Multiple Submit button in Struts 1.3

Nageswaran picture Nageswaran · Sep 12, 2011 · Viewed 22.3k times · Source

I have this code in my JSP:

<%@taglib uri="http://struts.apache.org/tags-html" prefix="html"%>
..
..
<html:form action="update" >
  ..
  ..
  <html:submit value="delete" />
  <html:submit value="edit" />
  <html:sumit value="update" />
</html:form>

And this in the struts-config.xml file:

<action path="/delete" name="currentTimeForm" input="/viewall.jsp" type="com.action.DeleteProduct">
   <forward name="success" path="/viewall.jsp" />
   <forward name="failure" path="/viewall.jsp" />
</action>

Like the delete action, I have edit and update. It works fine, if I give the name specifically like <html:form action="delete"> but, how to make it dynamically work for update and edit?

Answer

user159088 picture user159088 · Sep 12, 2011

You have one form and multiple submit buttons. The problems is that a form can only submit to one action, no matter how many submit buttons you have inside the form.

Three solutions come to mind right now:

1. Have just one action where you submit everything. Once inside the Action class check what button was used to submit the form and perform the appropriate treatment based on that.

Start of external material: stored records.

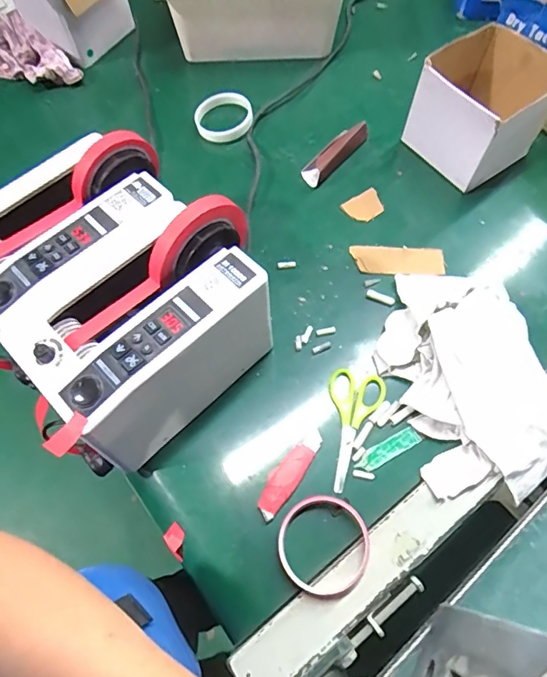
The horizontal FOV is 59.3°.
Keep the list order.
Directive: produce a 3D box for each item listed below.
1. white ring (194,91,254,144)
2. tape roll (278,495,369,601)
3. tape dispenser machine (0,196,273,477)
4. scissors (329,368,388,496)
[{"bbox_3d":[-0.073,-0.327,0.699,0.083,0.024,0.079,0,66,1],"label":"white ring"},{"bbox_3d":[0.047,0.192,0.447,0.083,0.011,0.086,0,66,1],"label":"tape roll"},{"bbox_3d":[-0.115,-0.007,0.477,0.249,0.161,0.143,-42,72,-16],"label":"tape dispenser machine"},{"bbox_3d":[0.079,0.097,0.513,0.058,0.010,0.130,15,67,8],"label":"scissors"}]

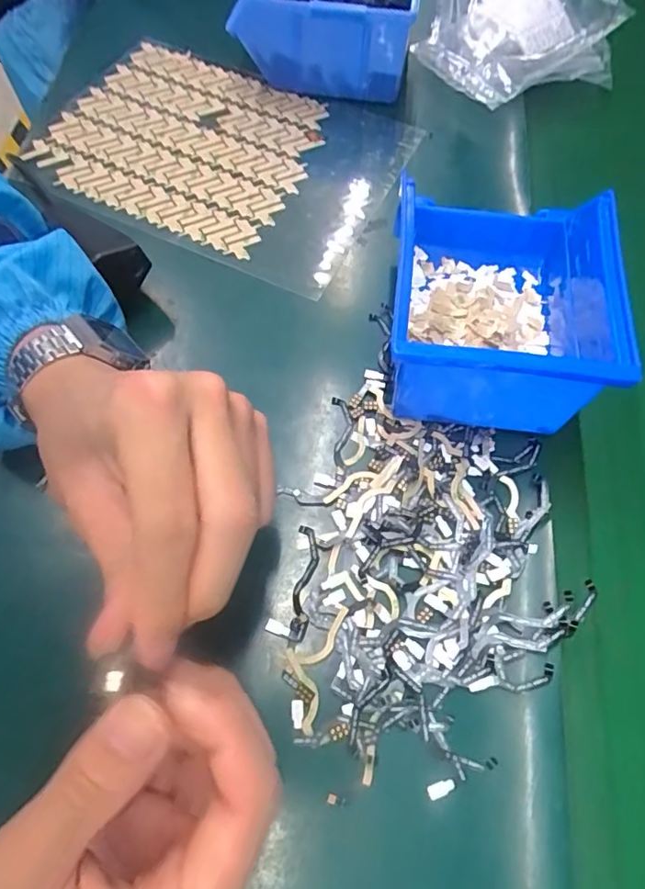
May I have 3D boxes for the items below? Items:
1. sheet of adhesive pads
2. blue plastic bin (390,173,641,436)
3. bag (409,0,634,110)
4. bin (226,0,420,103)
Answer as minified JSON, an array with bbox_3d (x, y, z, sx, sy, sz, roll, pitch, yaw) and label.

<html:form action="modify">
  ..
  ..
  <html:submit value="delete"/>
  <html:submit value="edit" />
  <html:sumit value="update" >
</html:form>

In the ModifyAction.execute(...) method have something like:

if (request.getParameter("delete") != null || request.getParameter("delete.x") != null) {
   //... delete stuff
} else if (request.getParameter("edit") != null || request.getParameter("edit.x") != null) {
   //...edit stuff
} else if (request.getParameter("update") != null || request.getParameter("update.x") != null) {
   //... update stuff
}

2. Have the action attribute of the HTML form changed using JavaScript before submitting the form. You first change the submit buttons to plain ones with click handlers attached:

<html:form action="whatever">
  ..
  ..
  <html:button value="delete" onclick="submitTheForm('delete.do')" />
  <html:button value="edit" onclick="submitTheForm('edit.do')" />
  <html:button value="update" onclick="submitTheForm('update.do')" />
</html:form>

With the handler:

function submitTheForm(theNewAction) {
  var theForm = ... // get your form here, normally: document.forms[0]
  theForm.action = theNewAction;
  theForm.submit();
}

3. Use a DispatchAction (one Action class similar to point 1) but without the need to test for what button was clicked since that's treated by the DispatchAction.

You just provide three execute methods properly named delete, edit and update. Here is an example that explains how you might do it.

In conclusion: For number 1, I don't really like those ugly tests.... for number 2, I don't really like the fact that you have to play with the action form using JavaScript, so I would personally go for number 3.